* [WHAT IS BEING ASKED]: Give the number of lines below that contain the word "contact", and nothing else.

##########

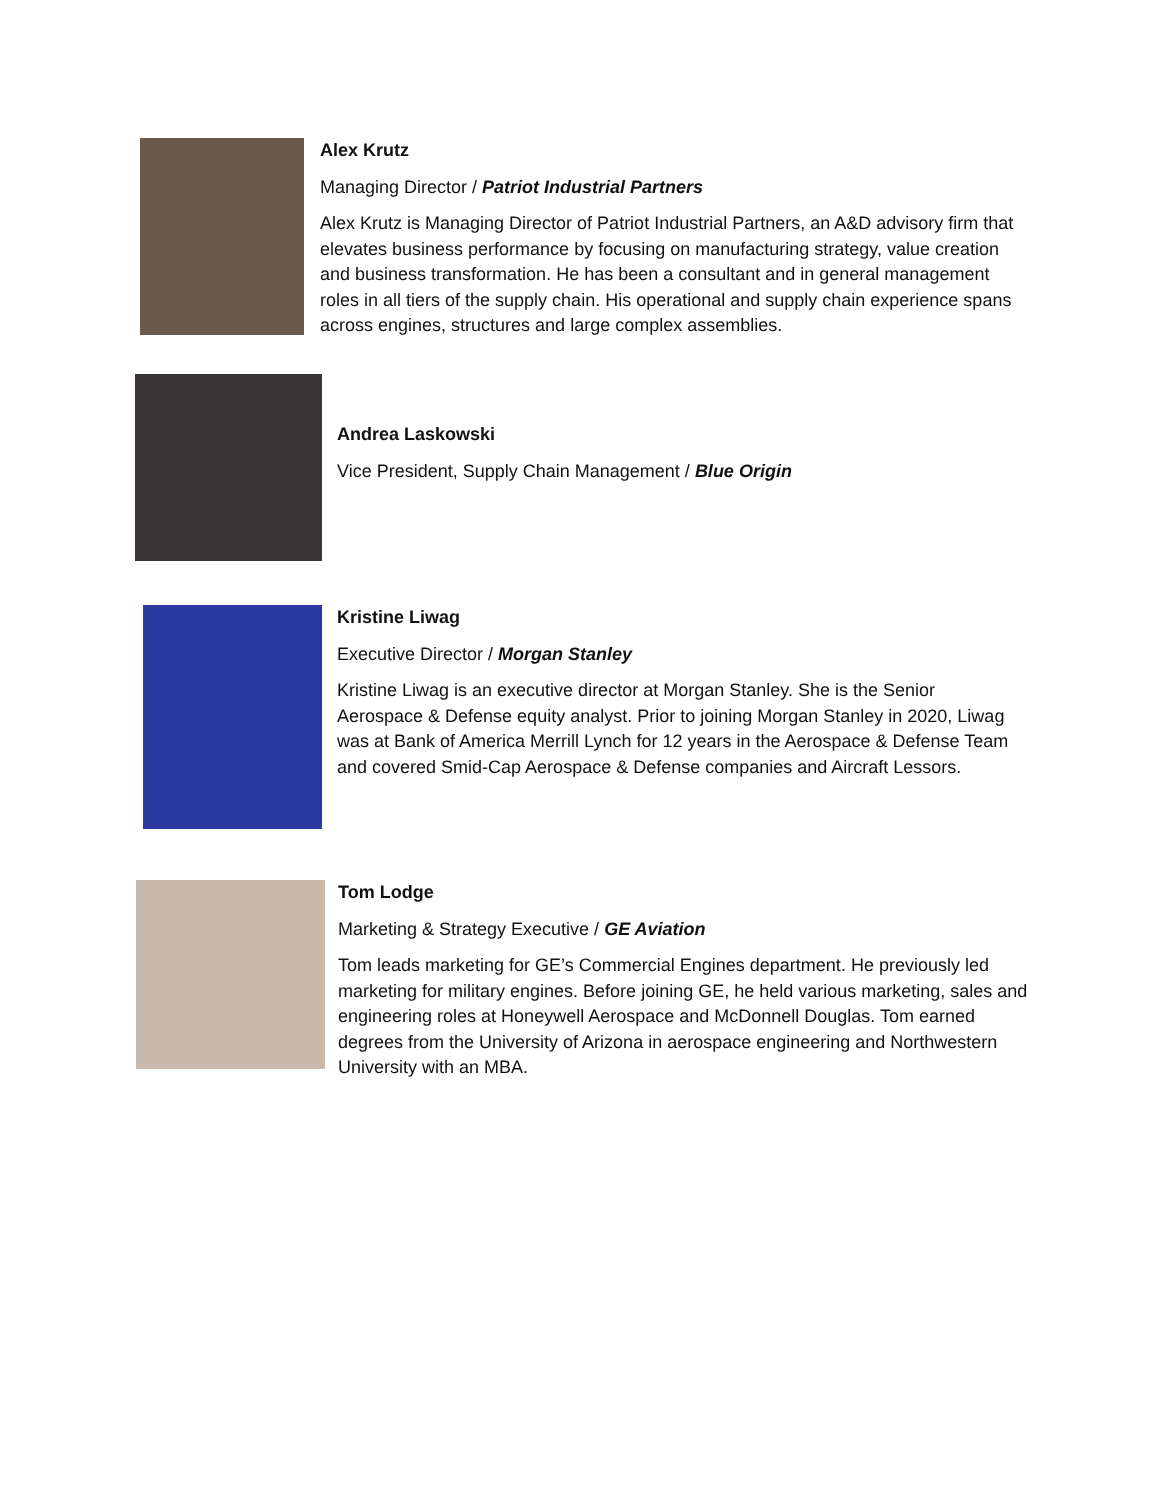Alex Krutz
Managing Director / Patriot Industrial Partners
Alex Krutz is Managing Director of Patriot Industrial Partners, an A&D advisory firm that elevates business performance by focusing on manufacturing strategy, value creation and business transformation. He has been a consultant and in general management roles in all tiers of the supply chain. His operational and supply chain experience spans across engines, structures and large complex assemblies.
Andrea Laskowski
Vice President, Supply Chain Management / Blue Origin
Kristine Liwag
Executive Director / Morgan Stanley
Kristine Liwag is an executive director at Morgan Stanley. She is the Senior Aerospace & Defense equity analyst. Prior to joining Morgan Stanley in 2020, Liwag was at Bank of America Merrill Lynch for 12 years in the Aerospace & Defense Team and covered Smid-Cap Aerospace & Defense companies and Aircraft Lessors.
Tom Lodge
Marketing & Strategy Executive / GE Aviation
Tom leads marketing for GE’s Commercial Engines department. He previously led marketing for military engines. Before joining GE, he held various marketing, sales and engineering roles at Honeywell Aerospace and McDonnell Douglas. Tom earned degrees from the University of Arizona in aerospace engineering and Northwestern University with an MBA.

##########

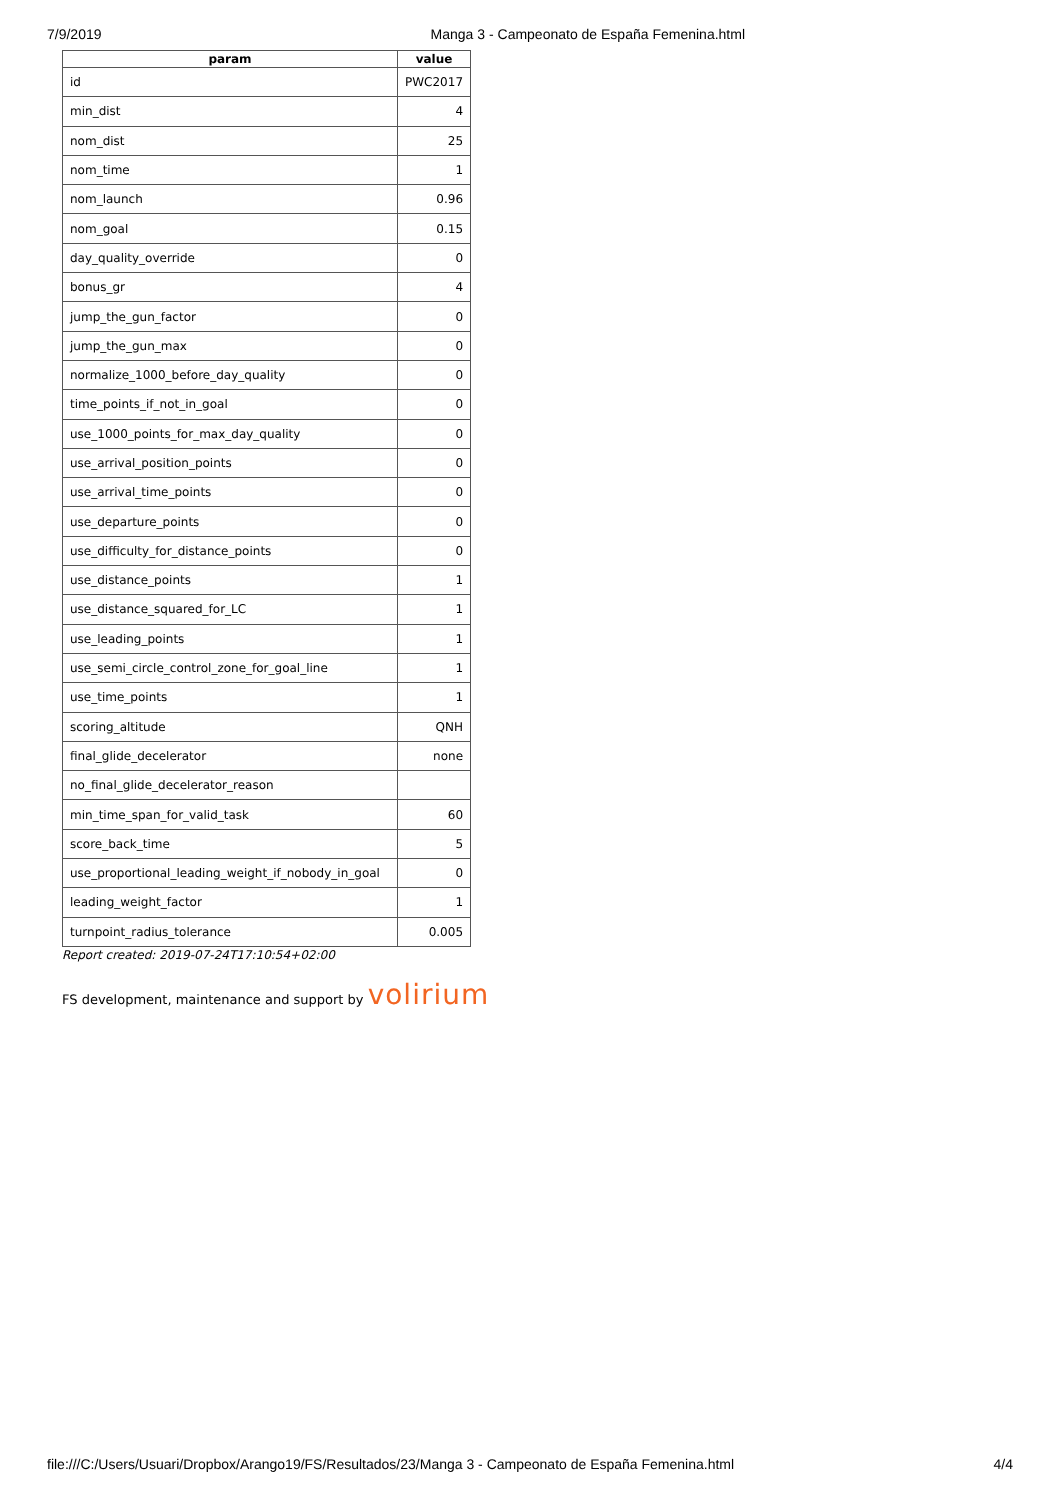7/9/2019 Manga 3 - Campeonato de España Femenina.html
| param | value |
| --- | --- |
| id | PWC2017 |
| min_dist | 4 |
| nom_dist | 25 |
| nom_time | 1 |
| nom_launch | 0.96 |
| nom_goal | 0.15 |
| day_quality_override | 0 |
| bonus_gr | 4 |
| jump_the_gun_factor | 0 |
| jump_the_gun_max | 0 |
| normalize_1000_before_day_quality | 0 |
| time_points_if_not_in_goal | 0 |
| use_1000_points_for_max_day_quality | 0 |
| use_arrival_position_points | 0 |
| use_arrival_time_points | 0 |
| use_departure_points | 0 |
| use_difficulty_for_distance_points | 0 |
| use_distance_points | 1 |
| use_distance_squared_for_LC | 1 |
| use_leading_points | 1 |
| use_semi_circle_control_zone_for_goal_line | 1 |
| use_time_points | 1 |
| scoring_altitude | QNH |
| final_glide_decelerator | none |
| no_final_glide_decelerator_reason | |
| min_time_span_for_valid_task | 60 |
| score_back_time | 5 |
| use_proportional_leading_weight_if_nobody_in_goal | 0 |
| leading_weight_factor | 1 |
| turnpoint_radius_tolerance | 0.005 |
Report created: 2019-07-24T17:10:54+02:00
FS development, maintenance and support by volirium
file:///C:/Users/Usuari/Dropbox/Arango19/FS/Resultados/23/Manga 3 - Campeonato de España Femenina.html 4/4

##########

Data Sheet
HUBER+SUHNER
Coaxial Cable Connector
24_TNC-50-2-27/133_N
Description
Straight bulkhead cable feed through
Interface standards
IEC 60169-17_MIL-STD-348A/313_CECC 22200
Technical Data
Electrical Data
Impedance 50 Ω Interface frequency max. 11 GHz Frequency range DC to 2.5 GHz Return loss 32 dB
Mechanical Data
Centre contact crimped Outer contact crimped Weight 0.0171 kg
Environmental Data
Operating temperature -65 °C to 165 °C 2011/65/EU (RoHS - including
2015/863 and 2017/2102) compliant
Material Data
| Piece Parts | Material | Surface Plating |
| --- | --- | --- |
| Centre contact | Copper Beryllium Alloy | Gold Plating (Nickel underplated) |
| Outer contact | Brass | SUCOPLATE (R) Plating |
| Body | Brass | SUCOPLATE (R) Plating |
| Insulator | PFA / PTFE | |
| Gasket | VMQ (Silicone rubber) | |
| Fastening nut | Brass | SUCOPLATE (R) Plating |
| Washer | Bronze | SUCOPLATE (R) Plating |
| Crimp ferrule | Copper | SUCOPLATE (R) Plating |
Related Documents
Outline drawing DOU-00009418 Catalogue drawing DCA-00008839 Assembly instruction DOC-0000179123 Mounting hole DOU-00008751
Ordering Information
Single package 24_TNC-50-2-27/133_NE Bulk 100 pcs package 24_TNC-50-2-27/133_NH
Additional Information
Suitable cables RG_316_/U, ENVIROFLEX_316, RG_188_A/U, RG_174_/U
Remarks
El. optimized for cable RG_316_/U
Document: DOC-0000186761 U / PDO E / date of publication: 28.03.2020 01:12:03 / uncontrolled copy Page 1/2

##########

* [SOLUTION BELOW]: 3